Die Frage ist, was man überhaupt unter Schicksal versteht. Es sind diese vermeintlich kleinen Fragen, die eigentlich keine kleinen sind ... Ich würde sagen, ich glaube an Flow. An Zufälle. Ich denke, dass Dinge so passieren, wie sie passieren sollen. Und dass es auch ein bisschen darauf ankommt, worauf man seine Aufmerksamkeit richtet. Das passiert ja oft auch unbewusst. Aber wenn es um so einen Unfall geht – ob es Schicksal ist, dass sich dadurch die Familien kennenlernen, weiß ich nicht.
Es wird einem vor Augen geführt: Ein Sekundenbruchteil kann alles verändern. Sollten wir uns öfter mit dieser Zerbrechlichkeit konfrontieren?
Immer wieder. Aber nicht im negativen Sinne, sondern viel eher wertschätzend. Indem man die Schönheiten in Begegnungen und den kleinen Dingen wahrnimmt zum Beispiel. Zu sagen: Mir ist bewusst, dass das mein einziges Leben ist. Und sich dabei aber auch fragen: Wie will ich denn überhaupt leben? Es beginnt jetzt, egal, wie alt man ist. Dabei kommt einem beim Älterwerden zugute, dass man sich weniger scheißt.


Die Schauspielerin hinter den Kulissen: Beim Festival de Television de Monte-Carlo feierte die Serie im Juni seine internationale Premiere.
Nicht nur das Leben, auch unsere Umwelt, die Natur, ist zerbrechlich. Wann wurde Ihnen das zuletzt bewusst?
Ich war gerade fast einen Monat mit meinem Mann und meinem Sohn mit einem alten VW-Bus und Dachzelt in Rumänien und Bulgarien unterwegs. Und was einem beim Campen bewusst wird, ist, wie wenig man braucht und wie wertvoll Wasser als Ressource ist. Denn das Wasser dort konnten wir nicht trinken, also mussten wir gut damit haushalten. Das führt einem auch noch einmal vor Augen, was für ein Luxus eine warme Dusche ist. Gleichzeitig haben wir gesehen, wie viele Menschen mit ihrem Müll die Umwelt verschmutzen, obwohl sie angeben, Naturliebhaber zu sein. Da müsste Umweltschutz doch schon mal anfangen.
Machen Sie sich angesichts der Klimakrise Sorgen, in welcher Welt Ihr Sohn einmal leben wird?

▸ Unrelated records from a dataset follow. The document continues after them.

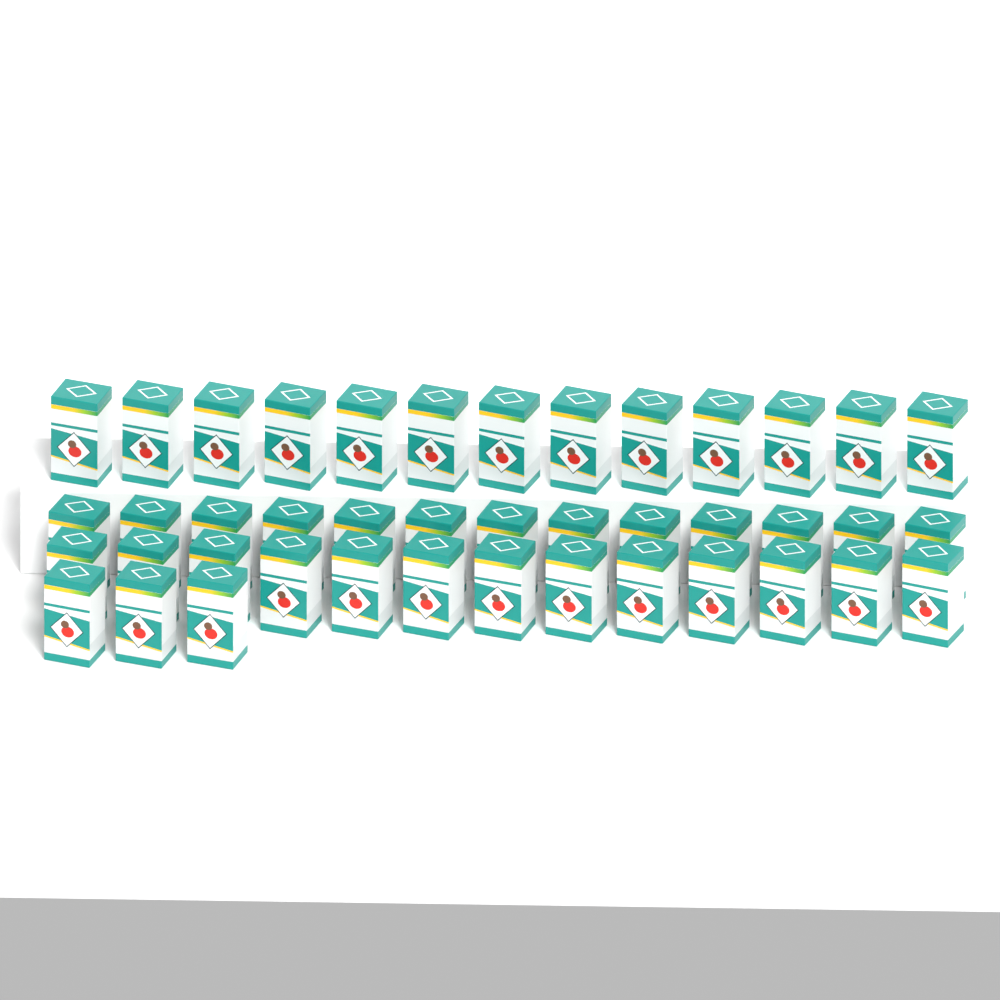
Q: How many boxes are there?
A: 42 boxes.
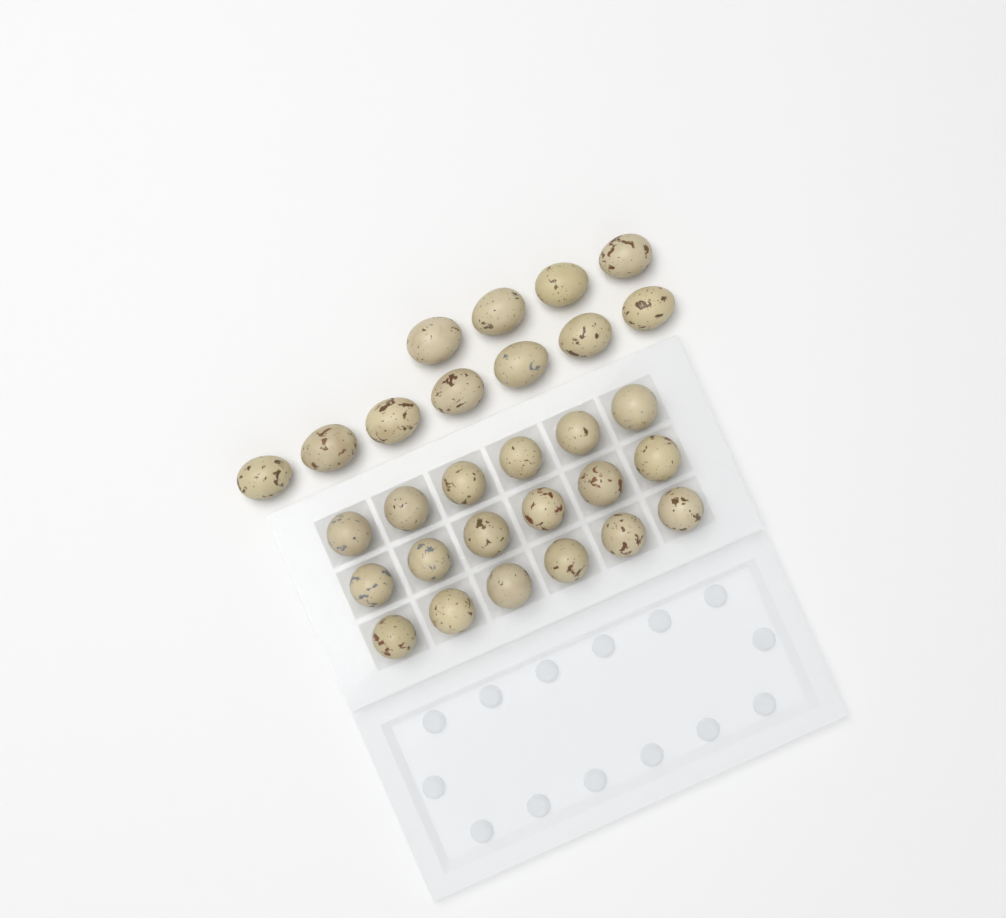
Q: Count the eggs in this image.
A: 29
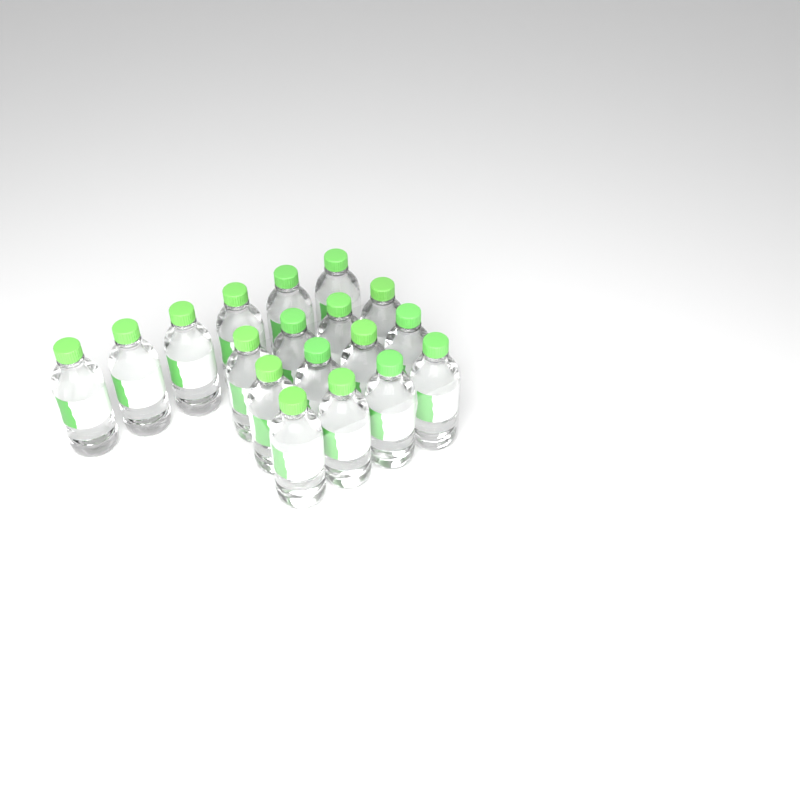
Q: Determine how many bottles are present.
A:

Ja, aber mit Maß und Ziel, weil ich sonst angesichts der ganzen Kriege alle Zustände bekommen würde. Deshalb schaue ich auch, in welchen Dosen ich Nachrichten konsumiere. Also ich versuche eher, diese Ängste in eine produktive Energie zu lenken. Denn das Einzige, was man selber tun kann, ist, Nachhaltigkeit vorzuleben.
Die Klimaforscherin Kromp-Kolb sagte beim WOMAN ELEVATE Circle, Pessimismus sei keine Option, weil uns nur die Hoffnung motivieren könne, das Richtige zu tun. Worauf hoffen Sie?
Ja, super auf den Punkt gebracht. Ich hoffe, dass wir ein Gemeinschaftsgefühl dafür entwickeln, dass wir alle auf dieser einen Erde leben. Und uns fragen: Wie wollen wir das gestalten?